So, if meditation is so great, why isn’t everyone doing it? The thing here is: meditation is unbelievably hard to master. Many people don’t want to pay for training, or confuse meditation with hypnotism or religion. Others claim they don’t have time, even though 10 minutes of meditation is far more rewarding than 4 hours watching Game of Thrones. But for most who actually try it, the problem is simply that they’re no good at it the first, third or thirtieth time, decide they never will be and simply give up.
When it comes to something physical like doing pushups, it’s easy to see what progress you’re making and figure out what helps or hurts your performance. In our internal lives, things are much more confusing. It’s difficult even to know whether you’re doing well or lousily.
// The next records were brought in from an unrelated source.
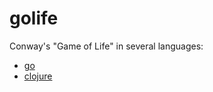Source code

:golife
======

Conway's "Game of Life" in several languages:

- [go](https://github.com/mdwhatcott/game-of-life/tree/go)
- [clojure](https://github.com/mdwhatcott/game-of-life/tree/clojure)
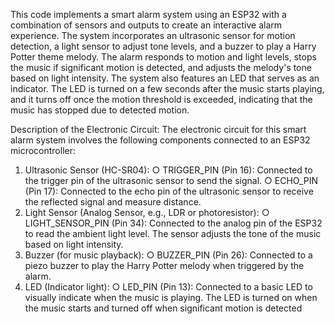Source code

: This code implements a smart alarm system using an ESP32 with a combination of sensors
and outputs to create an interactive alarm experience. The system incorporates an ultrasonic
sensor for motion detection, a light sensor to adjust tone levels, and a buzzer to play a Harry
Potter theme melody. The alarm responds to motion and light levels, stops the music if
significant motion is detected, and adjusts the melody's tone based on light intensity.
The system also features an LED that serves as an indicator. The LED is turned on a few
seconds after the music starts playing, and it turns off once the motion threshold is
exceeded, indicating that the music has stopped due to detected motion.

Description of the Electronic Circuit:
The electronic circuit for this smart alarm system involves the following components
connected to an ESP32 microcontroller:
1. Ultrasonic Sensor (HC-SR04):
○ TRIGGER_PIN (Pin 16): Connected to the trigger pin of the ultrasonic sensor
to send the signal.
○ ECHO_PIN (Pin 17): Connected to the echo pin of the ultrasonic sensor to
receive the reflected signal and measure distance.
2. Light Sensor (Analog Sensor, e.g., LDR or photoresistor):
○ LIGHT_SENSOR_PIN (Pin 34): Connected to the analog pin of the ESP32 to
read the ambient light level. The sensor adjusts the tone of the music based on
light intensity.
3. Buzzer (for music playback):
○ BUZZER_PIN (Pin 26): Connected to a piezo buzzer to play the Harry Potter
melody when triggered by the alarm.
4. LED (Indicator light):
○ LED_PIN (Pin 13): Connected to a basic LED to visually indicate when the
music is playing. The LED is turned on when the music starts and turned off
when significant motion is detected
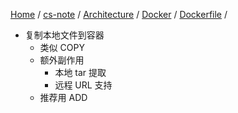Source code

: [Home](https://mengxianbin.github.io) /
[cs-note](https://mengxianbin.github.io/cs-note/content) /
[Architecture](https://mengxianbin.github.io/cs-note/content/Architecture) /
[Docker](https://mengxianbin.github.io/cs-note/content/Architecture/Docker) /
[Dockerfile](https://mengxianbin.github.io/cs-note/content/Architecture/Docker/Dockerfile) /

* 复制本地文件到容器
    * 类似 COPY
    * 额外副作用
        * 本地 tar 提取
        * 远程 URL 支持
    * 推荐用 ADD
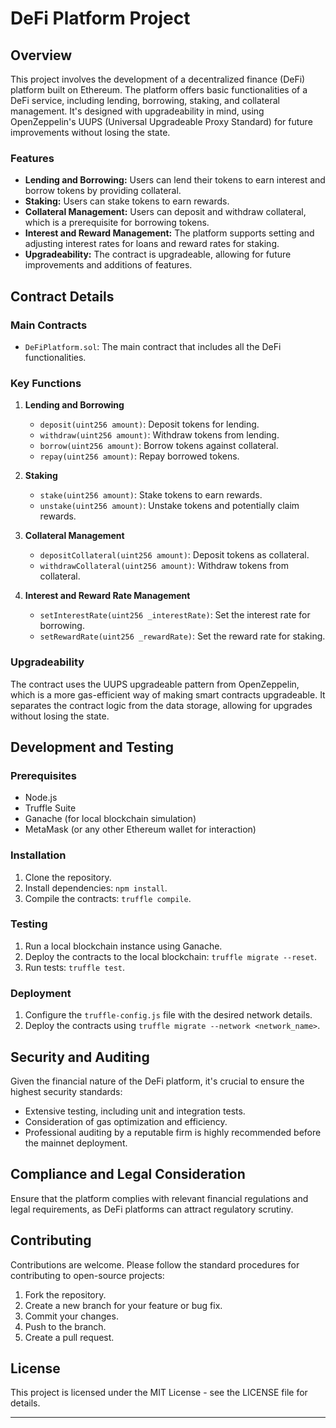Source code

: # DeFi Platform Project

## Overview

This project involves the development of a decentralized finance (DeFi) platform built on Ethereum. The platform offers basic functionalities of a DeFi service, including lending, borrowing, staking, and collateral management. It's designed with upgradeability in mind, using OpenZeppelin's UUPS (Universal Upgradeable Proxy Standard) for future improvements without losing the state.

### Features

- **Lending and Borrowing:** Users can lend their tokens to earn interest and borrow tokens by providing collateral.
- **Staking:** Users can stake tokens to earn rewards.
- **Collateral Management:** Users can deposit and withdraw collateral, which is a prerequisite for borrowing tokens.
- **Interest and Reward Management:** The platform supports setting and adjusting interest rates for loans and reward rates for staking.
- **Upgradeability:** The contract is upgradeable, allowing for future improvements and additions of features.

## Contract Details

### Main Contracts

- `DeFiPlatform.sol`: The main contract that includes all the DeFi functionalities.

### Key Functions

1. **Lending and Borrowing**
   - `deposit(uint256 amount)`: Deposit tokens for lending.
   - `withdraw(uint256 amount)`: Withdraw tokens from lending.
   - `borrow(uint256 amount)`: Borrow tokens against collateral.
   - `repay(uint256 amount)`: Repay borrowed tokens.

2. **Staking**
   - `stake(uint256 amount)`: Stake tokens to earn rewards.
   - `unstake(uint256 amount)`: Unstake tokens and potentially claim rewards.

3. **Collateral Management**
   - `depositCollateral(uint256 amount)`: Deposit tokens as collateral.
   - `withdrawCollateral(uint256 amount)`: Withdraw tokens from collateral.

4. **Interest and Reward Rate Management**
   - `setInterestRate(uint256 _interestRate)`: Set the interest rate for borrowing.
   - `setRewardRate(uint256 _rewardRate)`: Set the reward rate for staking.

### Upgradeability

The contract uses the UUPS upgradeable pattern from OpenZeppelin, which is a more gas-efficient way of making smart contracts upgradeable. It separates the contract logic from the data storage, allowing for upgrades without losing the state.

## Development and Testing

### Prerequisites

- Node.js
- Truffle Suite
- Ganache (for local blockchain simulation)
- MetaMask (or any other Ethereum wallet for interaction)

### Installation

1. Clone the repository.
2. Install dependencies: `npm install`.
3. Compile the contracts: `truffle compile`.

### Testing

1. Run a local blockchain instance using Ganache.
2. Deploy the contracts to the local blockchain: `truffle migrate --reset`.
3. Run tests: `truffle test`.

### Deployment

1. Configure the `truffle-config.js` file with the desired network details.
2. Deploy the contracts using `truffle migrate --network <network_name>`.

## Security and Auditing

Given the financial nature of the DeFi platform, it's crucial to ensure the highest security standards:

- Extensive testing, including unit and integration tests.
- Consideration of gas optimization and efficiency.
- Professional auditing by a reputable firm is highly recommended before the mainnet deployment.

## Compliance and Legal Consideration

Ensure that the platform complies with relevant financial regulations and legal requirements, as DeFi platforms can attract regulatory scrutiny.

## Contributing

Contributions are welcome. Please follow the standard procedures for contributing to open-source projects:

1. Fork the repository.
2. Create a new branch for your feature or bug fix.
3. Commit your changes.
4. Push to the branch.
5. Create a pull request.

## License

This project is licensed under the MIT License - see the LICENSE file for details.

---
There are quite a few meditation support apps out there, but mostly these only provide guidance and allow you to enter the details of your sessions manually. This device, however, tracks your heart rate, your brain’s electrical activity, your breathing and bodily movements. All of these are good indicators of how calm you are, and are automatically sent to the associated app running on your phone, so you’ll have no trouble tracking your progress empirically and in detail.
While you’re meditating, your phone provides audio feedback to remind you to relax when you’re veering off course. This kind of insight is invaluable for beginners who’re only starting to figure out what meditation is actually about, as well as people who’ve been practicing for a while but feel like they’ve plateaued.
An older version is also still available, but measures only brain activity and comes with a less feature-rich app.